5- thin green Zucchini squash-washed and cut into ½” thick wheels
Canola or Vegetable oil-to coat with a thin layer on bottom of Dutch Oven (5 qt) pot
2- medium thinly sliced onions
3- stalks and bottom leaves of washed celery cut up about ¾” thick
1- 8 oz can of tomato sauce
1- 29 oz can of cannellini beans drained and rinsed (white Italian kidney beans)
1/3 lb of cooked “al dente” small soup pasta ex: Ditali or whatever you prefer
Salt & pepper to taste
1 teaspoon of dried oregano
Grated Pecorino Romano cheese


Pour oil in pan on medium heat.

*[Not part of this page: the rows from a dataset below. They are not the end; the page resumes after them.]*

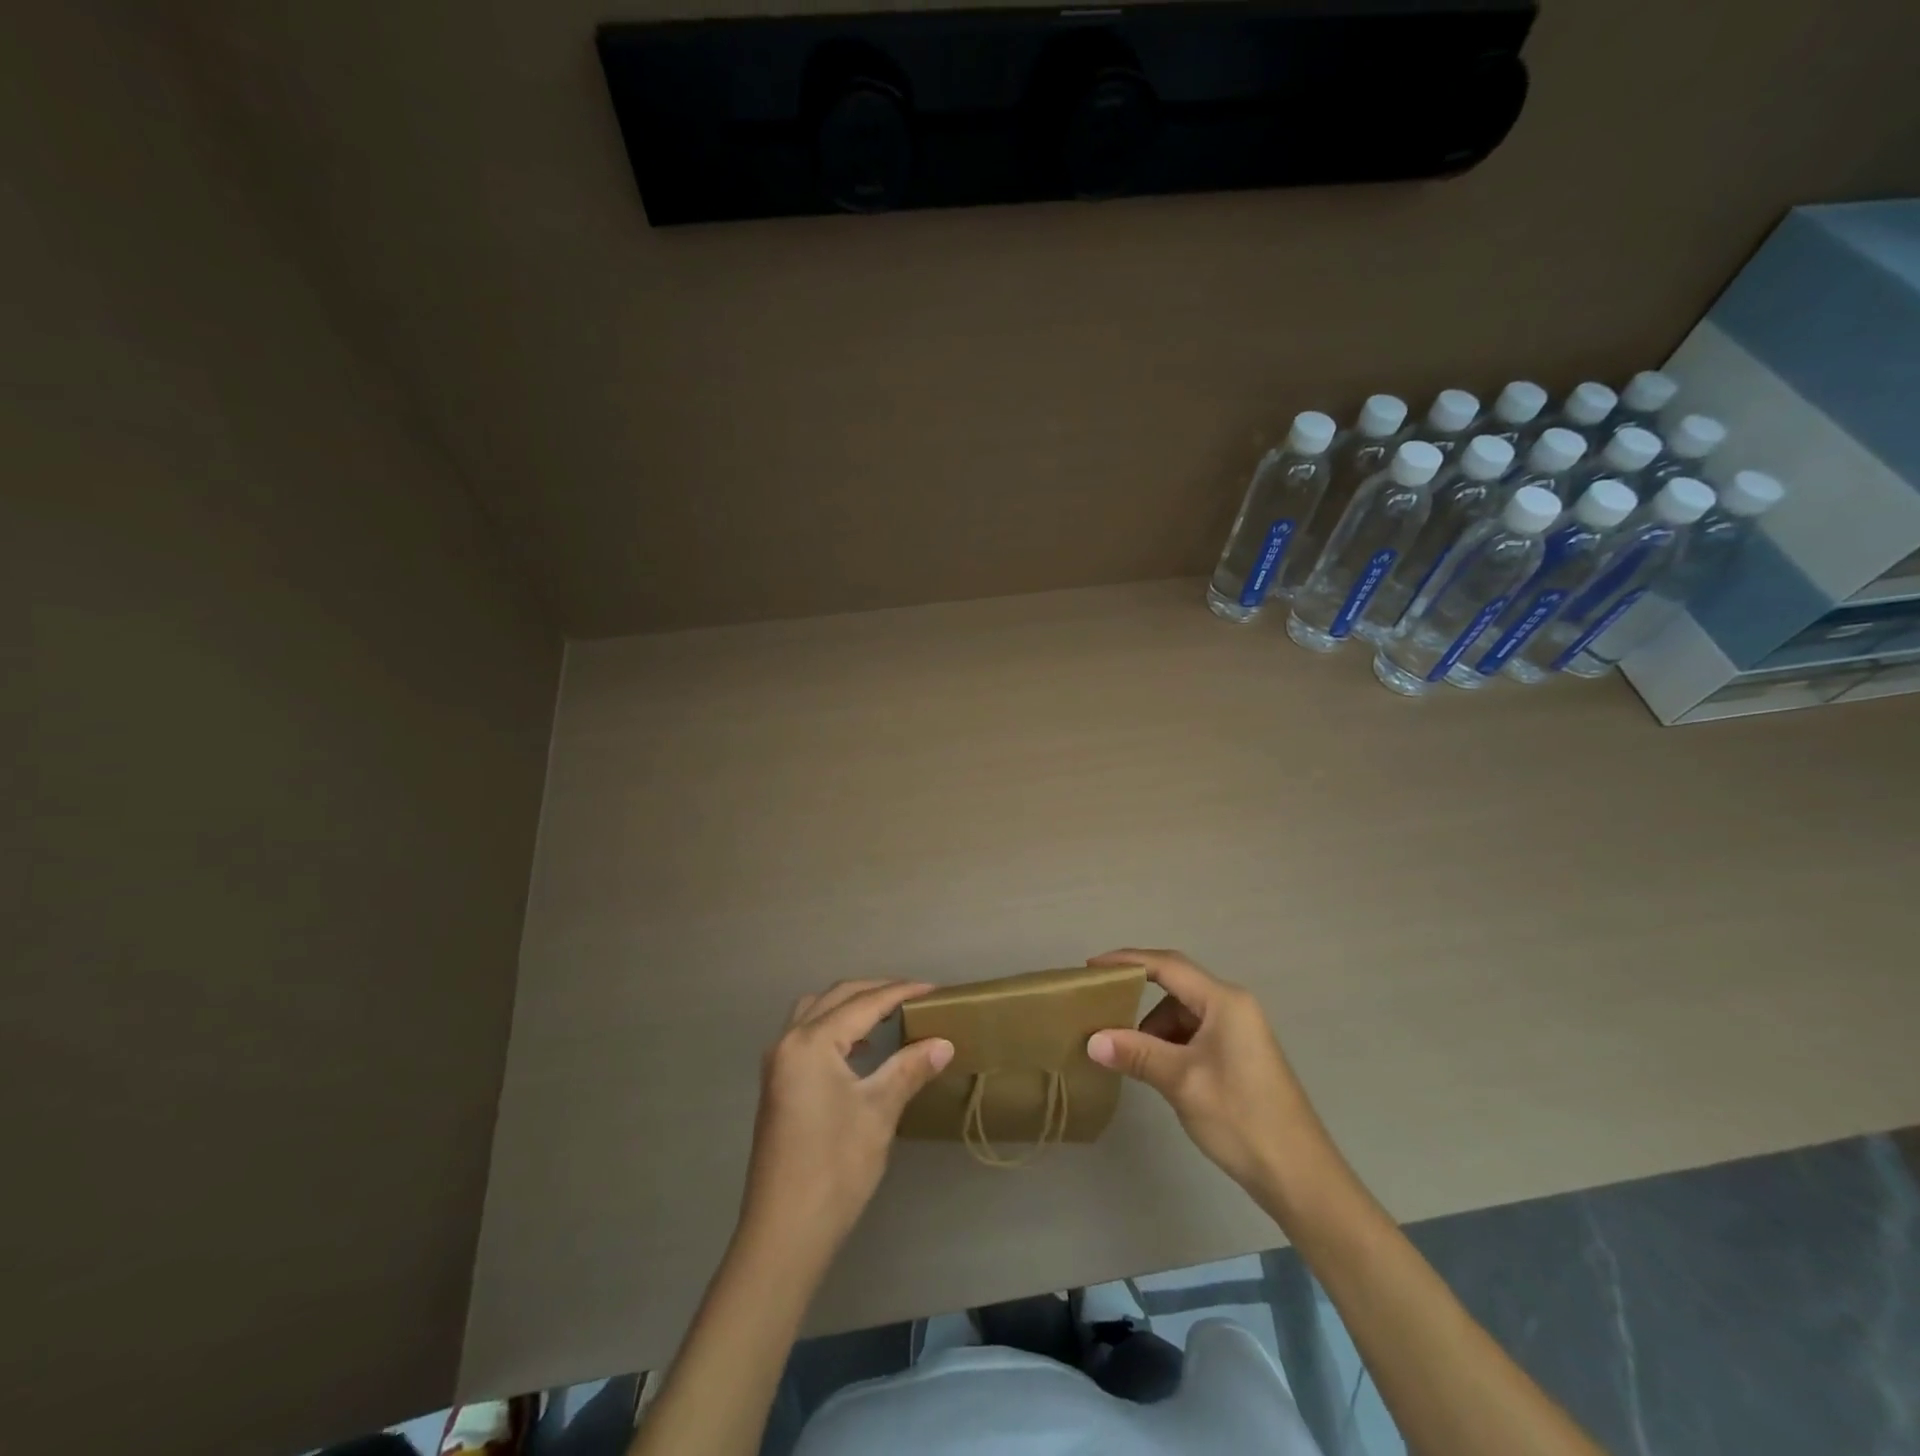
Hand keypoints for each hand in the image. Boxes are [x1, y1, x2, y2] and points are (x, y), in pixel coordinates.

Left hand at [740, 979, 953, 1261]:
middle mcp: (788, 1041)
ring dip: (851, 1005)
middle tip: (915, 996)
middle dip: (877, 991)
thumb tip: (943, 1043)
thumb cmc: (835, 1168)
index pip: (864, 1003)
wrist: (784, 1232)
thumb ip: (909, 1069)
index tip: (936, 990)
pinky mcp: (777, 1084)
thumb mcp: (879, 1112)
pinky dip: (835, 1026)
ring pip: (816, 1010)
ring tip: (888, 1014)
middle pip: (837, 997)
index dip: (901, 992)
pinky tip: (860, 1049)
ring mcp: (778, 1063)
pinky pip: (807, 1033)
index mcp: (811, 1041)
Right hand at [1085, 949, 1327, 1194]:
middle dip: (1137, 997)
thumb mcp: (1182, 1082)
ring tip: (1128, 1054)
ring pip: (1183, 1013)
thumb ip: (1136, 1054)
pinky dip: (1170, 1044)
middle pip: (1175, 987)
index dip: (1127, 961)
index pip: (1167, 965)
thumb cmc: (1241, 1118)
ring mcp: (1239, 1031)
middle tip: (1101, 1008)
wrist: (1300, 1177)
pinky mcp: (1239, 1054)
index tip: (1091, 968)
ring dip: (1154, 1028)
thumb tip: (1092, 1040)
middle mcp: (1233, 1006)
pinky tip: (1156, 1069)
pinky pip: (1194, 1034)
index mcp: (1224, 1002)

Place sliced onions in oil and sauté. Add celery plus leaves and stir together until softened. Then add tomato sauce and 2 cups of water. (as a substitute for water you can add chicken or vegetable stock) Stir well before adding squash, salt, pepper and some oregano. Make sure there is enough water to cover squash. Let cook for about 20 minutes. Then add beans and simmer until the squash is fork tender. Now add pasta and heat, adjusting the amount of liquid as you prefer. Serve, in bowls and sprinkle grated Pecorino Romano cheese on top.

Yields: 6-7 soup bowls
You can add to your meal a tossed green salad and slices of crisp toasted Italian bread.

You can substitute Cannellini beans for Great Northern or White Navy Beans.